Tornato ora dal film "A torto o a ragione" (t.o. "Taking sides"), diretto dall'ungherese István Szabó nel 2001. Presentato all'interno della mini rassegna "Eterne armonie: I grandi maestri" ("Cinema e grande musica"), organizzata dall'Associazione delle Serate musicali, è un film girato con eleganza e intensità, con profondità di campo inquadrate dal basso, rispetto verso l'immensità musicale, vergogna per un uomo incapace di percorrerla puramente.

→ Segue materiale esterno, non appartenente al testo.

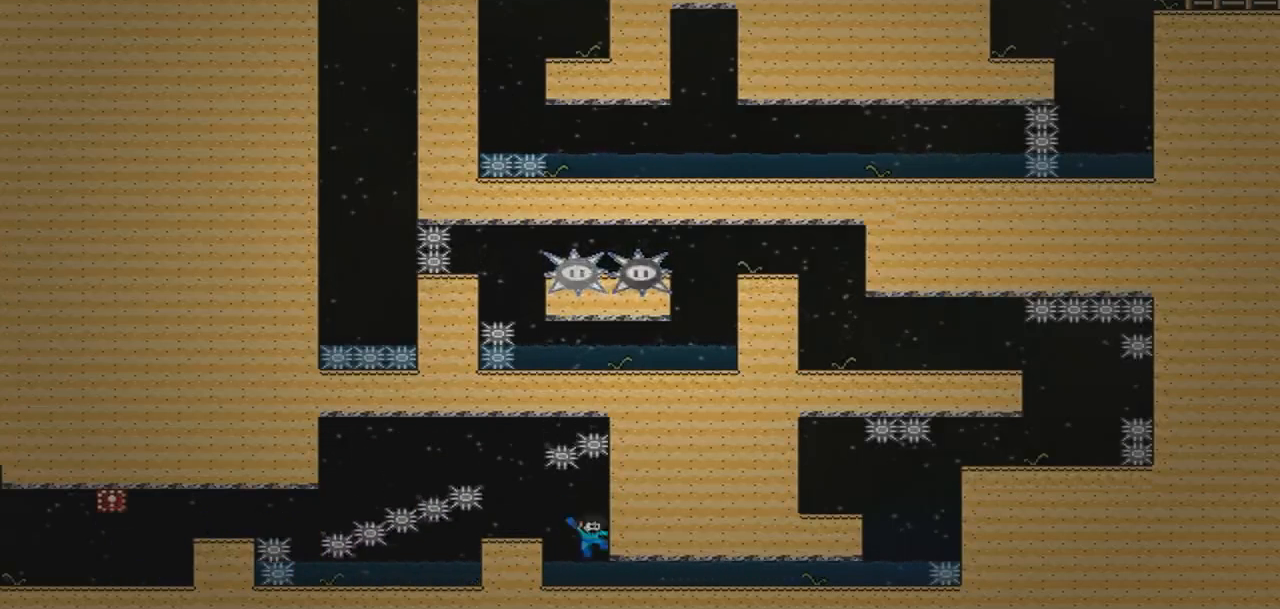
Gameplay with a controller (PlayStation layout); each line is a JSON object with the inputs held at the frame after it. "events" lists button and stick changes between this image and that frame as [ms after this image, input, new state], when the widget could be followed in between. Not read: L3 R3 left_stick right_stick.
{"buttons": ["DPAD_DOWN", "DPAD_RIGHT"], "events": [[100, "DPAD_DOWN", "down"], [134, "DPAD_RIGHT", "up"], [267, "DPAD_RIGHT", "down"]]}
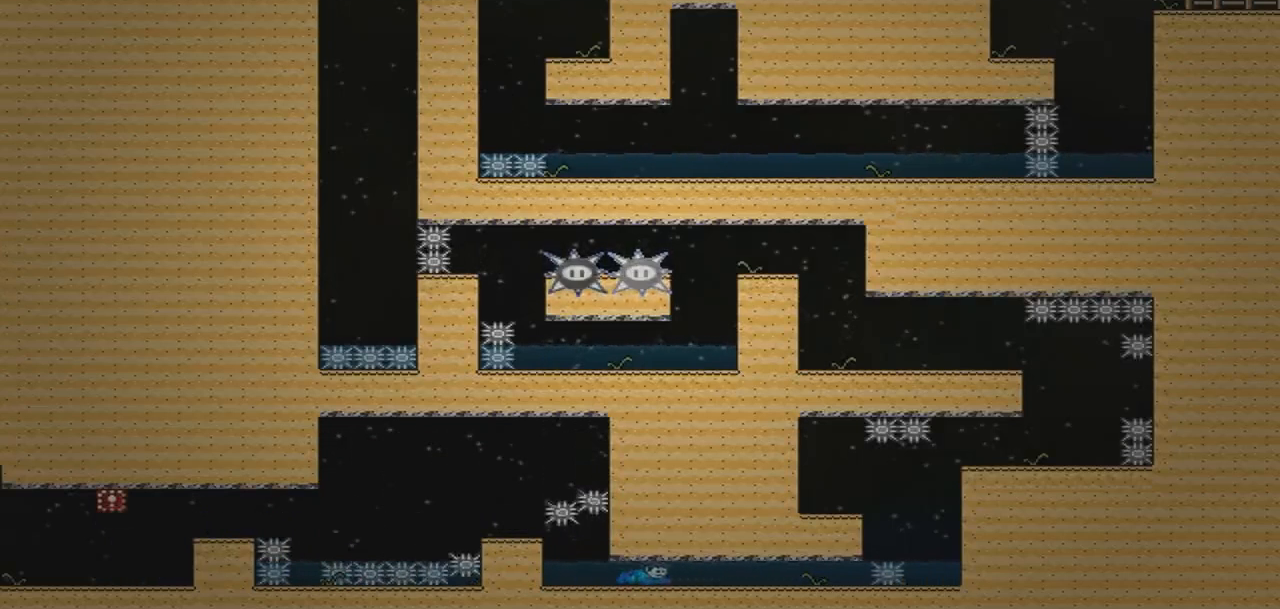
{"buttons": [], "events": [[66, "DPAD_DOWN", "up"], [66, "DPAD_RIGHT", "up"], [267, "DPAD_LEFT", "down"], [400, "DPAD_LEFT", "up"]]}
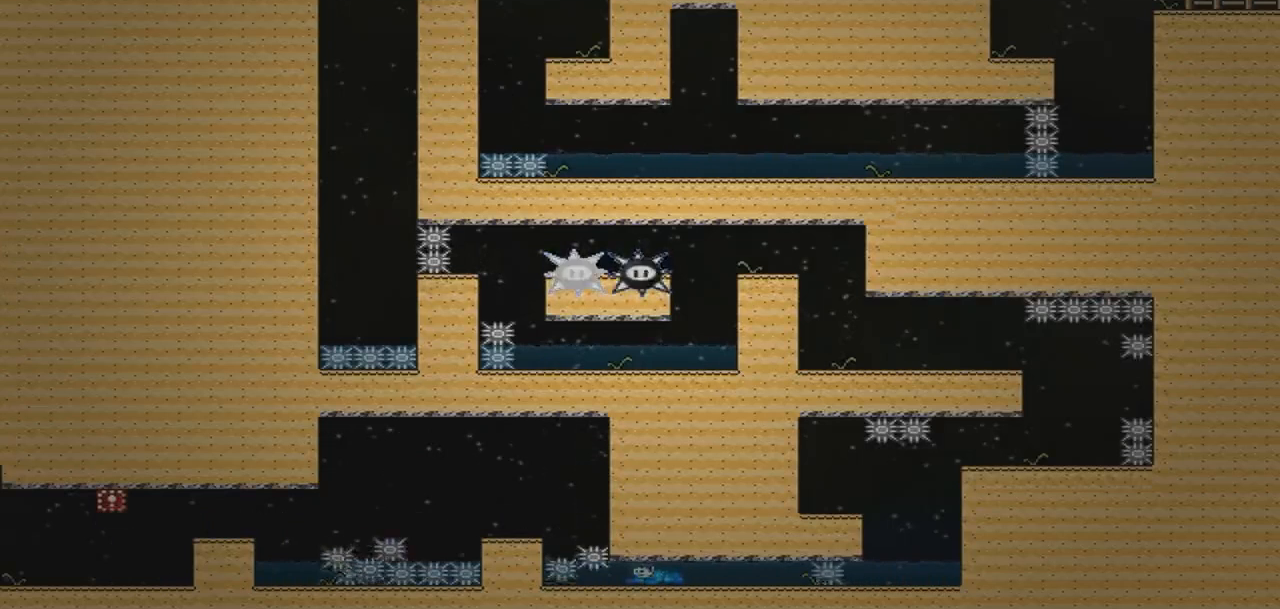
{"buttons": [], "events": []}
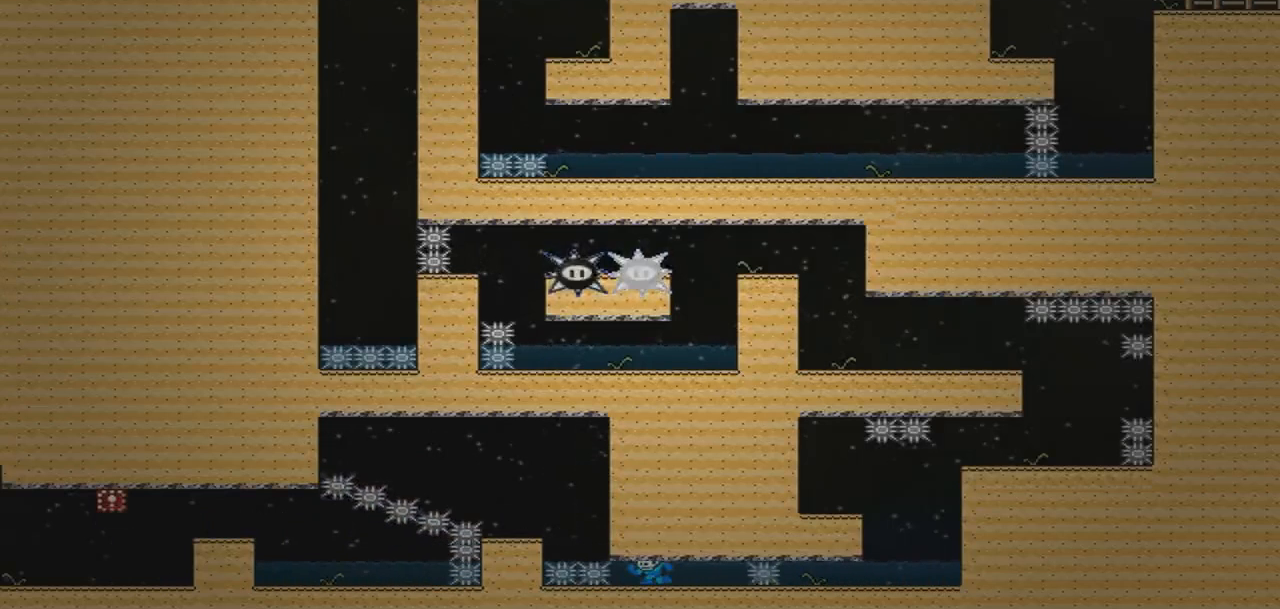
{"buttons": ["DPAD_LEFT"], "events": [[467, "DPAD_LEFT", "down"]]}
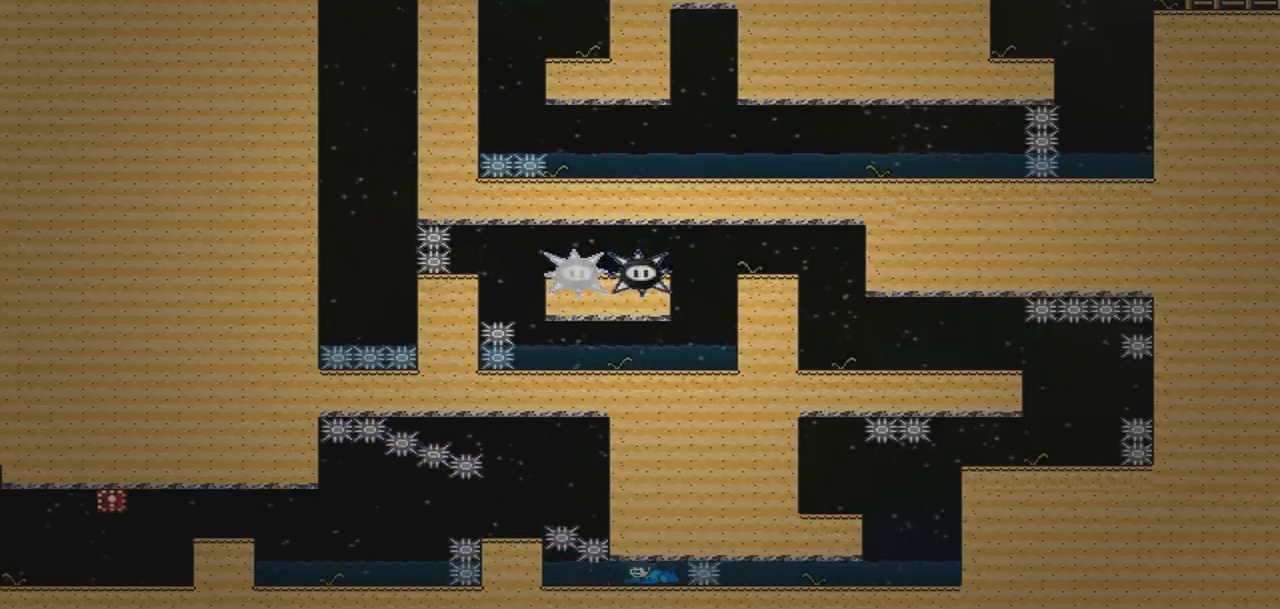
{"buttons": ["DPAD_LEFT"], "events": [[67, "DPAD_LEFT", "up"], [167, "DPAD_LEFT", "down"]]}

La prima sequenza, un concerto in un sontuoso, sacrale
auditorium in cui irrompono i suoni e le luci dei bombardamenti su Berlino, anticipa l'attenzione l'intento del regista: il rapporto tra arte e politica, che in tempi di guerra è questo; qualcuno suona, se si parla di musica, qualcuno muore (perché mandato a morire), sempre quando si parla di politica. Lo statunitense Harvey Keitel è chiamato ad interpretare una figura nebulosa, come lo è ogni vendetta. Lo fa benino, con andamento altalenante, momenti alti, momenti bassi, tirato giù da una sceneggiatura, a tratti, con le cuciture scoperte. Ma nell'insieme è un film che mette onestamente tutte le carte in tavola. Sollecitando a non affrettare presuntuosi, miopi o furiosi giudizi, a calarsi nel momento e nel luogo. Quando e dove, per esempio, un piccolo gesto poteva essere l'unico possibile. Non sufficiente, sicuramente, ma capace di ingrandirsi ad occhi attenti. Il coraggio, dopotutto, è poca roba quando tutto è terminato, quando in strada ai carriarmati succedono le macerie, alle bandiere se ne sovrappongono altre. Interessante, con tocco godibile e note acute.